Хотя я и начала с коротким диапазоном (вероятно, с тем, что годится для меццо-сопрано), высокий регистр развивался от природы, почти сразу же. И вот сейчас я могу сказать, что голос мой с самого начала определился как драматическое сопрано, и я очень рано спела Сантуццу из «Сельской чести» и заглавную партию в «Сестре Анджелике» в студенческих постановках, а потом и «Тоску» в Афинской опере. Однако продолжавшая опекать меня де Идальго продолжала отрабатывать мой голос, чтобы он звучал легче, ибо это, без сомнения, одно из основных правил бельканто; какой бы тяжестью ни наливался голос, он должен оставаться легким (это не рекомендация всем певцам на все времена, просто мой голос был инструментом скорее необычным, и ему были очень нужны именно такие тренировки) – то есть его гибкость не только надо было постоянно поддерживать в форме, но еще и усиливать упражнениями. Что и делалось – исполнением гамм, трелей, арпеджио и всех украшений бельканто. У пианистов похожий подход. Я овладела всем этим благодаря бесценным упражнениям, сочиненным Конконе и Панофкой – эти чудесные небольшие мелодии превращают тяжелый труд в наслаждение. Хотя вы и всю жизнь обязаны проделывать такие упражнения, выучивать их совершенно необходимо, прежде чем начинать петь на сцене – иначе вы рискуете провалиться.
С другой же стороны, если вы хорошо подготовлены, они прекрасно помогают вам состояться как певцу. Умение и искусство бельканто, подобно особой форме выражения, совершенно уникально – чем больше учишься, тем меньше понимаешь, овладел ли ты мастерством. Возникает все больше проблем и все больше трудностей. Вам необходимо отдавать ему больше любви, больше страсти, ибо это нечто чарующее и незыблемое.
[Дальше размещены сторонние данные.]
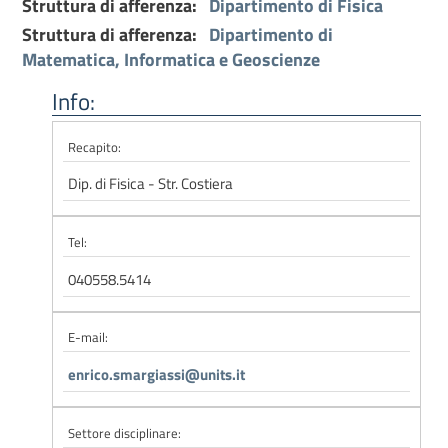
Struttura di afferenza:
Dipartimento di Fisica
Struttura di afferenza:
Dipartimento di
Matematica, Informatica e Geoscienze
Info:
Recapito:
Dip. di Fisica - Str. Costiera
Tel:
040558.5414
E-mail:
enrico.smargiassi@units.it
Settore disciplinare:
Могу сказать, что, уехав из Греции, я покончила со школярством и ранним подготовительным периодом своих выступлений. С того времени я более или менее поняла, исходя из того, что могла делать, что именно должна была делать. Короче говоря, я была готова начинать карьеру, что означало – я была признана цехом. Учиться у Идальго было равносильно и школьному, и университетскому образованиям, а у Серафина – все равно что в самой высшей школе и знаменовало окончание всего обучения. У Серафина я научилась тому, что отныне все мои вокальные возможности уже не должны ограничиваться изучением бельканто, а теперь следовало пользоваться ими как способом объединения звука, выразительности и сценического жеста. «Вам дан инструмент, – сказал мне он, – на котором вы упражняетесь во время репетиций, как пианист на пианино, но по ходу спекталей старайтесь забыть все, чему вы научились, а просто выражайте пением свою душу». Еще я научилась следить за тем, чтобы по ходу спектакля не поддаться наваждению, вызванному красотой представления; расслабляясь, вы теряете контроль. Ваша цель – стать главным инструментом оркестра (что и означает определение «примадонна»), и посвятить себя служению музыке и искусству, и по-настоящему только это. Искусство есть способность выражать жизнь с помощью чувств. Так во всех искусствах – в танце, литературе, живописи. Пусть художник и освоил технику рисунка – у него не выйдет достойного результата, если созданная им живопись не окажется произведением искусттва. Именно Серафин научил меня смыслу искусства и стал моим вожатым в открытии самой себя. Талантливый музыкант и великий дирижер, Серафин был еще и на редкость тонким педагогом – в области не только сольфеджио, но и музыкальной фразировки и драматической выразительности. Без его уроков и советов, которые всегда со мной, я, наверное, никогда не постигла бы сути искусства. Он раскрыл мне глаза, показав, что в музыке нет ничего случайного: фиоритуры, трели и все музыкальные украшения позволяют композитору выражать состояние души оперных персонажей – то, что они в данный момент чувствуют, овладевшие ими мимолетные эмоции. А вот если эти украшения использованы поверхностно, чтобы только похвалиться голосом, тогда они дадут противоположный эффект. Они даже способны просто разрушить характер персонажа, который следовало бы аккуратно выстраивать.